Yeah, I know what you mean, my ex-wife was the same way.

this won't be neat once you try to solve other similar problems however.
hence this seems to be a "one trick pony" if you know what i mean.
it is a nice enough method to note. as there are a lot of problems that it would work for. the technique of substitution is used all over math, so i wouldn't file this approach under the "one trick pony" file.

in this case however, it didn't make life much simpler, so i see no harm in sticking with the straight forward approach...not that Jane was saying anything different

Originally Posted by angel.white
Yeah, I know what you mean, my ex-wife was the same way.
as in a "one trick pony"? (that's not a nice thing to call your ex-wife )...what do you mean?

this won't be neat once you try to solve other similar problems however.
hence this seems to be a "one trick pony" if you know what i mean.
The reason for the substitution is that the equation $\displaystyle (r-2)^2+(r-4)^2\ =\ r^2$ is symmetrical about $\displaystyle r-2$. For other similar problems, you make similar substitutions involving whatever the equation is symmetrical about. For example …

$\displaystyle \color{white}.\quad.$ Solve $\displaystyle (x+123)^2+(x+456)^2=(x+789)^2$.

$\displaystyle \color{white}.\quad.$ $\displaystyle (x+123)^2+(x+456)^2=(x+789)^2$

$\displaystyle \Rightarrow\ x^2+246x+15129+x^2+912x+207936=x^2+1578x+622521$

$\displaystyle \Rightarrow\ x^2+\ldots$ ???

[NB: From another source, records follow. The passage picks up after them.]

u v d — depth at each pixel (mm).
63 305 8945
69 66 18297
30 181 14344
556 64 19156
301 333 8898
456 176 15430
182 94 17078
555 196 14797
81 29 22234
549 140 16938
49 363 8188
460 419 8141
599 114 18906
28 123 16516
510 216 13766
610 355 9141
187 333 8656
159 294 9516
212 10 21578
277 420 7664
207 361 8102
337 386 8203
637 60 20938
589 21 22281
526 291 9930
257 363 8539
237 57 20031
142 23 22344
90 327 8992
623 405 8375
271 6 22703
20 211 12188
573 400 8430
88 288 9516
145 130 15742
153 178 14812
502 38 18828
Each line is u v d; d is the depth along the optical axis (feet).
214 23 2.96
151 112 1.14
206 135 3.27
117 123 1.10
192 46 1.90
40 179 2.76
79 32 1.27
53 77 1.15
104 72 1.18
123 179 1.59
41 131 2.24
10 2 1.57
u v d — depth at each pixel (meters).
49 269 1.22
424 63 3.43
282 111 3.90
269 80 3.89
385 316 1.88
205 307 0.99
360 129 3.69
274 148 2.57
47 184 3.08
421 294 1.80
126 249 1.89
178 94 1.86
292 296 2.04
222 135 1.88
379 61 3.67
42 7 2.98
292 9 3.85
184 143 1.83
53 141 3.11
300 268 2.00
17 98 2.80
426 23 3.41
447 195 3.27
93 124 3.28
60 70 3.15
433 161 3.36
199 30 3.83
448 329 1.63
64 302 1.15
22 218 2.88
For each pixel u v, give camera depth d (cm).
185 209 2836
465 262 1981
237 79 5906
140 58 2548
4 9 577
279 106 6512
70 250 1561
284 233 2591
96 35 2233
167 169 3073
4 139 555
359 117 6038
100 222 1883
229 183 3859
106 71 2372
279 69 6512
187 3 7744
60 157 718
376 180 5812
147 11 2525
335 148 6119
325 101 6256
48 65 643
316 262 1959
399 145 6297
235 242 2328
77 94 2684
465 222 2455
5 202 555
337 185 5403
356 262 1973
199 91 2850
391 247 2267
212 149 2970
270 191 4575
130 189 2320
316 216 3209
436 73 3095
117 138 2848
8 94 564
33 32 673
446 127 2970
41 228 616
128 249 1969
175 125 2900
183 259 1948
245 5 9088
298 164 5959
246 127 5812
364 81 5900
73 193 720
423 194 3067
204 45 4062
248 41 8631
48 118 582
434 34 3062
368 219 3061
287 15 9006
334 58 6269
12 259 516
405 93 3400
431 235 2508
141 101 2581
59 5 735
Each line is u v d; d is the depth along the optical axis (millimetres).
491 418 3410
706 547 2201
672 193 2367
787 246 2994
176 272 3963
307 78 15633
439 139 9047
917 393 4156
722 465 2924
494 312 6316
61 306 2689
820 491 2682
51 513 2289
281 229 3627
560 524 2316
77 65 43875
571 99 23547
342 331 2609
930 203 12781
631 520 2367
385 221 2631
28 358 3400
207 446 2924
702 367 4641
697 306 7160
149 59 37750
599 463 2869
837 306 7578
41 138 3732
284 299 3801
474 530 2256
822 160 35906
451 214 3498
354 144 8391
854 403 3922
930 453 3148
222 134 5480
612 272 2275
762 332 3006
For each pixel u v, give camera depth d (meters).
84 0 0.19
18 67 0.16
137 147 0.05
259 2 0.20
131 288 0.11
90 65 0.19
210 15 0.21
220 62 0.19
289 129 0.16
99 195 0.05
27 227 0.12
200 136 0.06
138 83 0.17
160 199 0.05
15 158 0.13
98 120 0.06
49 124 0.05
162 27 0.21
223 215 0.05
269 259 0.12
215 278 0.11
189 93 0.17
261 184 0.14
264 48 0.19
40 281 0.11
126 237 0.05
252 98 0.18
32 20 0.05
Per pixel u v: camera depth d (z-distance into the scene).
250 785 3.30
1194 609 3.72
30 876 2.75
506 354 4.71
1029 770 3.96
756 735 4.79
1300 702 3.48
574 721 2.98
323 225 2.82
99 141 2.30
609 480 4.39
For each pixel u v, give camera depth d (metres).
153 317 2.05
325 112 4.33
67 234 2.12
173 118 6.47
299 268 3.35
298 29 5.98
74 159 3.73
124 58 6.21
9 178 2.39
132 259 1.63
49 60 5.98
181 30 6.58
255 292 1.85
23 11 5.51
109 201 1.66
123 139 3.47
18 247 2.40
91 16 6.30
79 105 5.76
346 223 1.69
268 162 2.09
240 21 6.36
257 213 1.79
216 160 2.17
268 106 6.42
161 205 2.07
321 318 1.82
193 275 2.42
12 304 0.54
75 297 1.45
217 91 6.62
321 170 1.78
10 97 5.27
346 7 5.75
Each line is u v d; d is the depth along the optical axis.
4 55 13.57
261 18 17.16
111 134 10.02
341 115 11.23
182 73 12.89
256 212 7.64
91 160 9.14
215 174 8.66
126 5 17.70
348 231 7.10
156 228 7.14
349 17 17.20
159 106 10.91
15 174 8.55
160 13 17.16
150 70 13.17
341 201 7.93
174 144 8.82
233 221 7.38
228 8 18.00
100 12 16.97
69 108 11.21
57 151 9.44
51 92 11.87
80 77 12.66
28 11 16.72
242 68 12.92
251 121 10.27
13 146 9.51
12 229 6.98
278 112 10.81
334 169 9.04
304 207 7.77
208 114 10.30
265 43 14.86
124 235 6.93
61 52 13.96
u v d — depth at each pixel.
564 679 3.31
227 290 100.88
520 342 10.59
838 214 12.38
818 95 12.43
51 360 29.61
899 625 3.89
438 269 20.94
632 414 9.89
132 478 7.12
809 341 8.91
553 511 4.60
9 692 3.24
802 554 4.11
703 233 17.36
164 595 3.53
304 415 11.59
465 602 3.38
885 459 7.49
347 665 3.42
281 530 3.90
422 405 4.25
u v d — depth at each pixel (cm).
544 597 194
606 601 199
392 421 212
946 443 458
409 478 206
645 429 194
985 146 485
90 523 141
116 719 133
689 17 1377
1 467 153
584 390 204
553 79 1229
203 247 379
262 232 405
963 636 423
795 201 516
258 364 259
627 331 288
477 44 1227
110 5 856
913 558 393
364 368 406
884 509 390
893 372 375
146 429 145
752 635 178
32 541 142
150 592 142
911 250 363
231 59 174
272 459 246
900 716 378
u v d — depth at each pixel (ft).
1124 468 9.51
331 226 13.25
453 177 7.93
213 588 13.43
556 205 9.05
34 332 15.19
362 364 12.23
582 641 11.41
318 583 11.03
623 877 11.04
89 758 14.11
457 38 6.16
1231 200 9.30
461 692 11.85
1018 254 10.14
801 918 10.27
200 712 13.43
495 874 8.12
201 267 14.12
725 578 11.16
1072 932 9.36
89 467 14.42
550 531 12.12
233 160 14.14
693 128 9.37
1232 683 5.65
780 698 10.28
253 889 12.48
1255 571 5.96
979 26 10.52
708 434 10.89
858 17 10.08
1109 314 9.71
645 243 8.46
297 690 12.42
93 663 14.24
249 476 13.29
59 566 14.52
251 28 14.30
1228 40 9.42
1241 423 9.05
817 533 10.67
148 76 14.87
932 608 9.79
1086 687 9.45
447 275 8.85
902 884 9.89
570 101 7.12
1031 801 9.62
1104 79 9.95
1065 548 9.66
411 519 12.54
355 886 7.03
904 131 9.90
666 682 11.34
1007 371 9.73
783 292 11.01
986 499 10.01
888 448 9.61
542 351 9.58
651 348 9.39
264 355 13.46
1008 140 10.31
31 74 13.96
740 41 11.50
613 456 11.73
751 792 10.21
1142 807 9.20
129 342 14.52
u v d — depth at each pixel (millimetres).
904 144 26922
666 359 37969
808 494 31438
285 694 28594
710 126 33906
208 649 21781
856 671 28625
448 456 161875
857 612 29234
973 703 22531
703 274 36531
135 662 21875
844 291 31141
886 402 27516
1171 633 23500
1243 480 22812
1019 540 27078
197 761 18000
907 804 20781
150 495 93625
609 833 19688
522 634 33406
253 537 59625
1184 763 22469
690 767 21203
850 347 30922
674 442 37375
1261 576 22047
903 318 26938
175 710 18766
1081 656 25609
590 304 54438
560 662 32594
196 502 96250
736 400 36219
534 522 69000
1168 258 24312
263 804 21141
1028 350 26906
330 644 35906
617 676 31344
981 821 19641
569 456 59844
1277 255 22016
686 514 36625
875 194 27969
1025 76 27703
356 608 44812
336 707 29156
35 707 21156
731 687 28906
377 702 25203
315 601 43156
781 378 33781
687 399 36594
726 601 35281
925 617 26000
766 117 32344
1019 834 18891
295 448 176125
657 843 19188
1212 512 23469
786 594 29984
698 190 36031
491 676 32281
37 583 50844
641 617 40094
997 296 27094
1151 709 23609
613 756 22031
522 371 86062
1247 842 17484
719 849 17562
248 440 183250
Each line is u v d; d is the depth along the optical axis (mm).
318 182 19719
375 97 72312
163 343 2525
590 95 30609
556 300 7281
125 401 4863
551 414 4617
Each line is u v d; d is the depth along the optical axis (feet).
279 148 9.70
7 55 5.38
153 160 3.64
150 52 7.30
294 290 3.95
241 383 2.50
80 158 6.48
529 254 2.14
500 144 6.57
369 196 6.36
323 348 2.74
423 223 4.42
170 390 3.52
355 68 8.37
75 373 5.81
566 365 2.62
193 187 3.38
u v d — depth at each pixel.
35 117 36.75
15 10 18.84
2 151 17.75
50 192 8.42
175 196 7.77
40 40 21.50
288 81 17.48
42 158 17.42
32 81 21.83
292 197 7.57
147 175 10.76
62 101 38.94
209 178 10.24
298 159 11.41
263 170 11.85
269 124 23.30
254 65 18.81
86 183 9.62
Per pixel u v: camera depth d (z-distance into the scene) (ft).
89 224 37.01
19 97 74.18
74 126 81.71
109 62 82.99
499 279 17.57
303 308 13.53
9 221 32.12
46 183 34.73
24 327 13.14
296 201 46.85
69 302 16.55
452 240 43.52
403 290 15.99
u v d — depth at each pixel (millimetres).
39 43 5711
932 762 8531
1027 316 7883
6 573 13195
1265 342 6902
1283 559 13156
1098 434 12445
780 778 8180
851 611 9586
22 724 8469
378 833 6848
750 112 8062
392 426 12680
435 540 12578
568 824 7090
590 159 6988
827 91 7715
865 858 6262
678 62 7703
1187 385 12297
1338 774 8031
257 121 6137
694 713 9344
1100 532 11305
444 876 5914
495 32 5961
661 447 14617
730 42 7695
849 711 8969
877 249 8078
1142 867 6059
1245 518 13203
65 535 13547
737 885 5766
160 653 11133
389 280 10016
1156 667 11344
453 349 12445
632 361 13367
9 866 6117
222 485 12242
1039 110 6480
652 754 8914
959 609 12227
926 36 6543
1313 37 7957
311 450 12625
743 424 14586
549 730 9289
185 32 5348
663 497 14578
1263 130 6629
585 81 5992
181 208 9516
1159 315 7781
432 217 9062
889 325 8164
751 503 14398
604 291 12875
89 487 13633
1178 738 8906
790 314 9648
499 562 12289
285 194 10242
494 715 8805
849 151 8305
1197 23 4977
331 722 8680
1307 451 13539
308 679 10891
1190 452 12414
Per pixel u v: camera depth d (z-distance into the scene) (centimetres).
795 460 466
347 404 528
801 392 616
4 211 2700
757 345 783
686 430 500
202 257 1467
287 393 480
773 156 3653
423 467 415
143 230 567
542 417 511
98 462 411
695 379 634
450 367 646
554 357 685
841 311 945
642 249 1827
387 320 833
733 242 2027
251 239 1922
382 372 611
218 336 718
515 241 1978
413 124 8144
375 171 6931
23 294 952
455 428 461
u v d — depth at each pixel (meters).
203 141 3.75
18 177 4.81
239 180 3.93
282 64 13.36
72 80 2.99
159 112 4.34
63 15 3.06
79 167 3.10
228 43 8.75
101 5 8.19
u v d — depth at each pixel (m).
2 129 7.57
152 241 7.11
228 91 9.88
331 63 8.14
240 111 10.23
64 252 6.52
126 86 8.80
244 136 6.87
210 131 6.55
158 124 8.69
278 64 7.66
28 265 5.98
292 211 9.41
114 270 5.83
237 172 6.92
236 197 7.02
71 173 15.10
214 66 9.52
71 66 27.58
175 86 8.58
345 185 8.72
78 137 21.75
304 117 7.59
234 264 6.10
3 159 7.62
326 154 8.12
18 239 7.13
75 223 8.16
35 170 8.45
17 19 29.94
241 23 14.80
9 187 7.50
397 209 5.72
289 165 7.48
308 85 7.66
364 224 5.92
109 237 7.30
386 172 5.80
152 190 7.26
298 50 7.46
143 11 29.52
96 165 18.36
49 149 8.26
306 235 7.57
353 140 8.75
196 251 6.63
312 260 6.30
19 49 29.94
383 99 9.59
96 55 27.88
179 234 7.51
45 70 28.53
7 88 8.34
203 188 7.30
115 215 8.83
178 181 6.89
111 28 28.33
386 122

<screams in terror and gives up>

My method
The equation is symmetrical about $\displaystyle x+456$ so let $\displaystyle X=x+456$. Then

$\displaystyle \color{white}.\quad.$ $\displaystyle (x+123)^2+(x+456)^2=(x+789)^2$

$\displaystyle \Rightarrow\ (X-333)^2+X^2=(X+333)^2$

$\displaystyle \Rightarrow\ X^2-666X+333^2+X^2=X^2+666X+333^2$

$\displaystyle \Rightarrow\ X^2-1332X=0$

$\displaystyle \Rightarrow\ X=0$ or $\displaystyle X=1332$

$\displaystyle \Rightarrow\ x=-456$ or $\displaystyle x=876$

You see the difference between your method and mine? Therefore my method is not a one-trick pony! Next time think before making another similar comment.